The Lightness of Water and Other Stories by Rhonda Browning White

Review by Debby DeRosa

Rhonda Browning-White’s debut short story collection The Lightness of Water and Other Stories, resonates with the uncertainty people are feeling in the current global pandemic. In each of its nine stories, characters face a challenge – or several challenges – that demonstrate how life can present us with what we do not expect. What to do in the face of these circumstances is not necessarily clear or easy.

For example, in “Bondservant,” the opening story, the main character, Romie, talks her dying father-in-law out of blowing up the coal mines that made him sick and destroyed his family’s land. When he agrees to get back into the Jeep and let her drive him home, he tells her, “’You done the right thing.’”

She replies, “‘It ought to feel like it then, oughtn’t it?’”

While Romie feels wrong stopping Paw from his suicide mission, Lurleen in “The Lightness of Water” thinks she is doing the right thing by not stopping the suicide of her depressed sister, Violet. Later, she grieves about not saving Violet, but she chooses to live with her failure for the sake of the baby she is expecting.

This dynamic repeats for a diverse collection of characters, such as a bitter Vietnam War vet, an excited girl on her birthday, a housewife striving to rise in the ranks of the Daughters of the American Revolution. For each situation, Browning-White writes with empathy, beauty, and poignancy to reveal the dignity of the characters’ decisions in the face of their realities.

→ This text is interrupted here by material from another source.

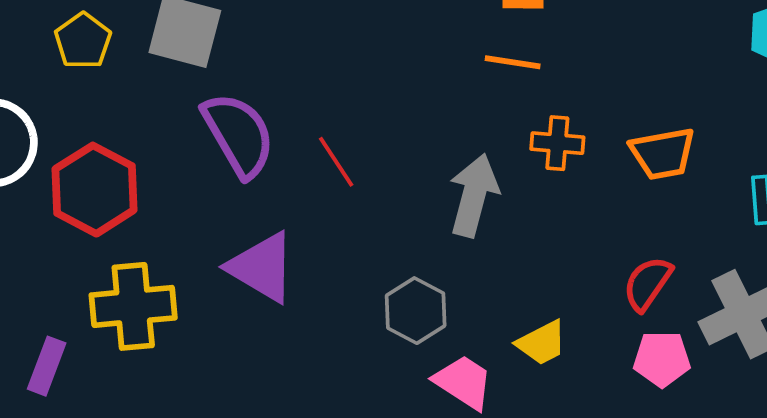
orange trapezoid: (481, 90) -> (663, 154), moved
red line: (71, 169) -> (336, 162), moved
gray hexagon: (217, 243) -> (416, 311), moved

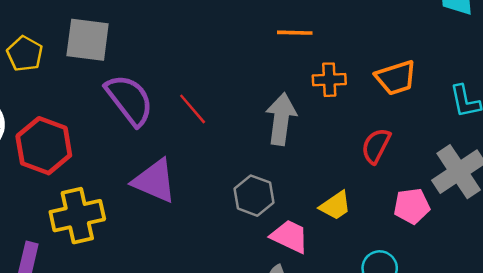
red semicircle: (647, 284) -> (376, 146), moved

The collection ends with Romie and Jasper, the couple from the first story, but this time from Jasper’s point of view. They are living in North Carolina, where his work clearing a forest to make way for condominiums feels as wrong as mining felt back in West Virginia. Romie has a miscarriage, her second, and she tells him she doesn’t want to try for another baby. The story ends with Jasper’s struggle to picture what the future holds for him and echoes what many people feel today: “I try to imagine what the future holds . . . Where will I work? What will I do with the rest of my days? I close my eyes, but I can’t picture anything at all . . . ”

The stories often end this way, making you wonder what will happen next and asking you to ruminate over a story before beginning the next one. Therefore, although the collection is short, expect not to rush through it, for it invites you to ponder its revelations as they relate to current worldwide events.

The Lightness of Water & Other Storis by Rhonda Browning White
Press 53. 2019. 140 pages. $1495 [paper] ISBN 978-950413-07-2


Debby DeRosa works in marketing and writes for various blogs. She holds an MFA in Creative Writing from Converse College, and she is the former Managing Editor of South 85 Journal.